*CONSIGNE*
Rédigez la suite du texte sur l'opium et le laudanum, s'il vous plaît, en commençant après sa dernière phrase.

*TEXTE EXTRAIT*
Côté faits divers, les overdoses se multiplient. On cite souvent la mort d’Elizabeth Siddal (1862), égérie préraphaélite, des suites d’un empoisonnement au laudanum. Des actrices, écrivains, anonymes : la liste s’allonge au fil des décennies.

Femmes, enfants : une histoire sociale

La facilité d’accès et l’idéologie médicale de l’époque conduisent à prescrire l’opium pour des « maladies des femmes » (hystérie, douleurs menstruelles, anxiété post-partum). La dépendance féminine au laudanum devient un phénomène discret mais massif.

Chez l’enfant, des composés opiacés se retrouvent dans des « remèdes » pour calmer les coliques ou la toux (sirop, paregoric), avec des issues parfois tragiques. La prise de conscience naîtra lentement.

*ENTRÉES DE DONNÉES*
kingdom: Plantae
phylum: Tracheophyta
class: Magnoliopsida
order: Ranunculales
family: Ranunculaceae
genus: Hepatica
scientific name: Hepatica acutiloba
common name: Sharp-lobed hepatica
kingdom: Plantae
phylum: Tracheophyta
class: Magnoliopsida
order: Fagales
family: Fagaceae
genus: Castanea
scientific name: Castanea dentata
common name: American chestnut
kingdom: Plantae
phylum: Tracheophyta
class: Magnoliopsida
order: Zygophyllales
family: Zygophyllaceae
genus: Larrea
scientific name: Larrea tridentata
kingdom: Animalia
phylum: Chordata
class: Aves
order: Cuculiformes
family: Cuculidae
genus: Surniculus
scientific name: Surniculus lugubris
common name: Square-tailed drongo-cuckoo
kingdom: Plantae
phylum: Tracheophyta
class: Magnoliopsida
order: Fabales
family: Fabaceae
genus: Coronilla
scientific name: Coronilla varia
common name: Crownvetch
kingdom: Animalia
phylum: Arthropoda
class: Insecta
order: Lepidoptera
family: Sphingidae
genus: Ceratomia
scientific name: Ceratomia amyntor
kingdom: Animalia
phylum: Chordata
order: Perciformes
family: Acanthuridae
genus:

*RÉPONSE FINALE*
Des lois aux laboratoires : la fin d’un âge

  • 1868 — Royaume-Uni : Pharmacy Act, premières restrictions et étiquetage des poisons.
  • 1906 — États-Unis : Pure Food and Drug Act, obligation d’étiqueter les substances actives.
  • 1914 — États-Unis : Harrison Narcotics Tax Act, contrôle strict des opiacés.
  • Années 1920–1930 — Europe : renforcement des régimes « stupéfiants » (ex. Dangerous Drugs Acts).
  • XXe siècle tardif — La teinture d’opium survit médicalement dans quelques indications rares (diarrhées réfractaires) sous forme standardisée et sur ordonnance.

Entre-temps, l’industrie pharmaceutique isole, purifie et synthétise : morphine injectable, codéine dosée, antitussifs non opiacés, puis anti-douleurs modernes. Le laudanum, produit artisanal et ambigu, se retire des vitrines.

Recettes, variantes et « secrets » d’officine

Le « laudanum de Sydenham » côtoie au XIXe siècle d’innombrables préparations brevetées : cordials, sirops, gouttes. Même nom, concentrations différentes : c’est la grande loterie thérapeutique d’avant la standardisation.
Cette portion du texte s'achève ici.